Regarding the CAISO's Interconnection Process Enhancements (IPE) specifically, the report states:

On balance, CAISO’s IPE represents one of the most comprehensive queue reforms among system operators to date. By combining zonal deliverability caps, scoring-based prioritization, and transparent governance of deliverability allocations, CAISO has replaced an overloaded, speculative queue with a structured pipeline designed to integrate the resources most likely to be financed, built, and aligned with California’s needs.
Yet Cluster 15 [the CAISO’s current interconnection cycle, which experienced severe oversubscription and minimal advancement due to transmission constraints] demonstrates that administrative reforms alone cannot overcome physical infrastructure limits: timelines remain long, the share of projects advancing remains low, and significant low-cost energy potential remains stranded behind constrained transmission corridors.

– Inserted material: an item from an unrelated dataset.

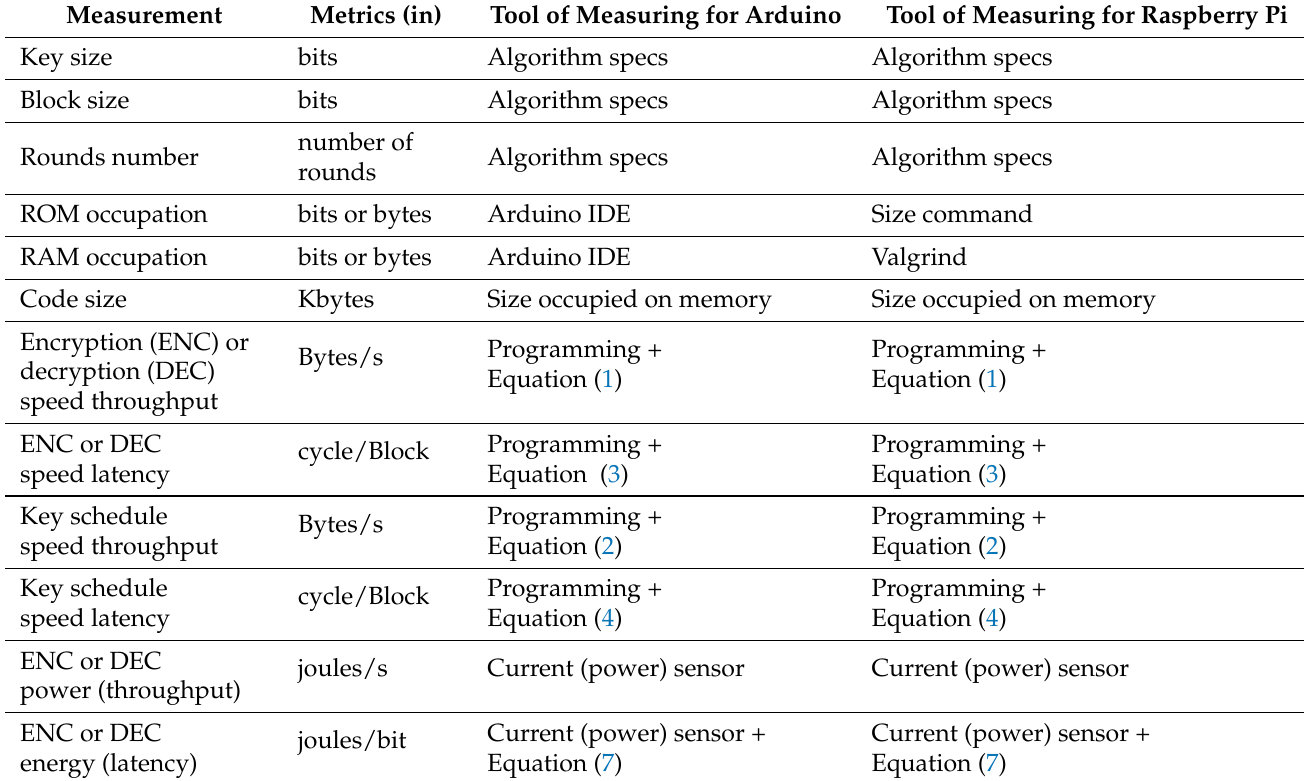
Table 3. Measurement of LWC and their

The upcoming refinements under IPE 5.0, particularly around energy-only conversion, long lead-time upgrades, and equitable scoring oversight, will determine whether CAISO can transform this framework into a sustainable, scalable model for integrating the volumes of clean energy required to meet California’s 2030 and 2045 goals.

Instant Analysis: The report frames queue rationing as a symptom of a deeper constraint: the West’s inability to build transmission fast enough to keep pace with project development. The CAISO’s Interconnection Process Enhancements reforms have imposed order on a previously speculative queue, but Cluster 15 shows that process fixes cannot solve physical bottlenecks (deliverability scarcity is now the binding constraint).


MICROGRIDS

PG&E filed an advice letter to revise its Microgrids Balancing Account so that the utility can record and recover expense costs associated with terminated or cancelled Microgrid Incentive Program projects (i.e., costs that would otherwise be written off below the line).

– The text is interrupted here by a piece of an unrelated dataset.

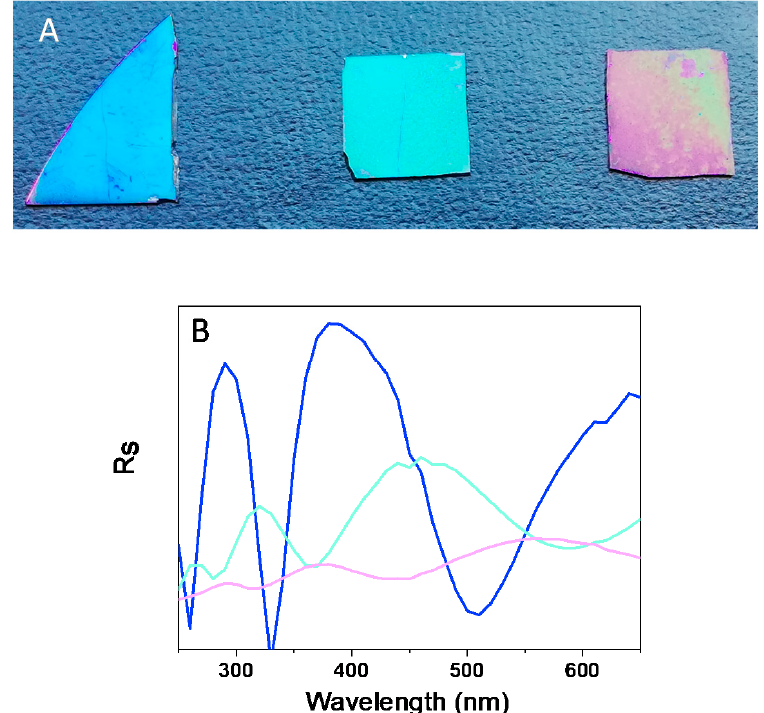
Figure 1. ( A ) Image of silicon nitride wafers after exposing the silicon nitride wafers for 9 h to the polymerization medium in the presence of different NaCl concentrations: 0.23, 0.40 and 0.87 M, from left to right. ( B ) Perpendicular reflectance (Rs) spectra at 70° of surfaces obtained with [NaCl] = 0.23 (blue), 0.40 (cyan) and 0.87 M (magenta).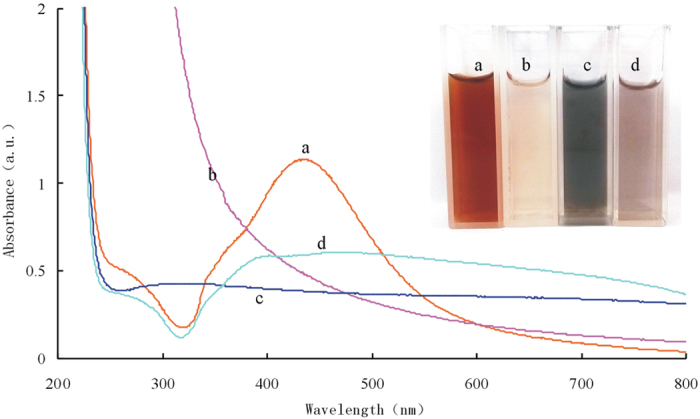
UV spectra of the AgNR-Hg(II) system(a) 4 × 10−4mol/L AgNR -0.3 mol/L HAc; (b) 4 × 10−4mol/L AgNR -0.3 mol/L HAc -0.1 mmol/L Hg(II); (c) 4 × 10−4mol/L AgNR -0.3 mol/L HAc -0.1 μmol/L Hg(II)-0.24 mol/L NH3.H2O; (d) 4 × 10−4mol/L AgNR -0.3 mol/L HAc-0.24 mol/L NH3.H2O.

As the Microgrid Incentive Program advances, PG&E argues that two categories of expenses must be captured in a Microgrid Utility Infrastructure Upgrades sub-account:

  • Ongoing maintenance for Microgrid Special Facilities; and
  • Stranded capital costs from Microgrid Incentive Program projects abandoned due to factors outside PG&E’s control (e.g., construction issues, cost overruns, loss of financing, shifting tax incentives).

Protests are due December 8.

Instant Analysis: This filing is a low-key albeit meaningful move: PG&E is seeking to pre-authorize recovery of stranded microgrid development costs, which shifts the financial risk of failed Microgrid Incentive Program projects from the utility to ratepayers. In other words, the CPUC’s microgrid framework is evolving toward full socialization of project-failure risk, treating cancellations and early terminations as recoverable program expenses rather than utility write-offs. For entities following the Community Microgrid Enablement Program and Microgrid Incentive Program implementation, this is an early indicator of how cost exposure will be allocated as more microgrid pilots encounter practical or financing hurdles.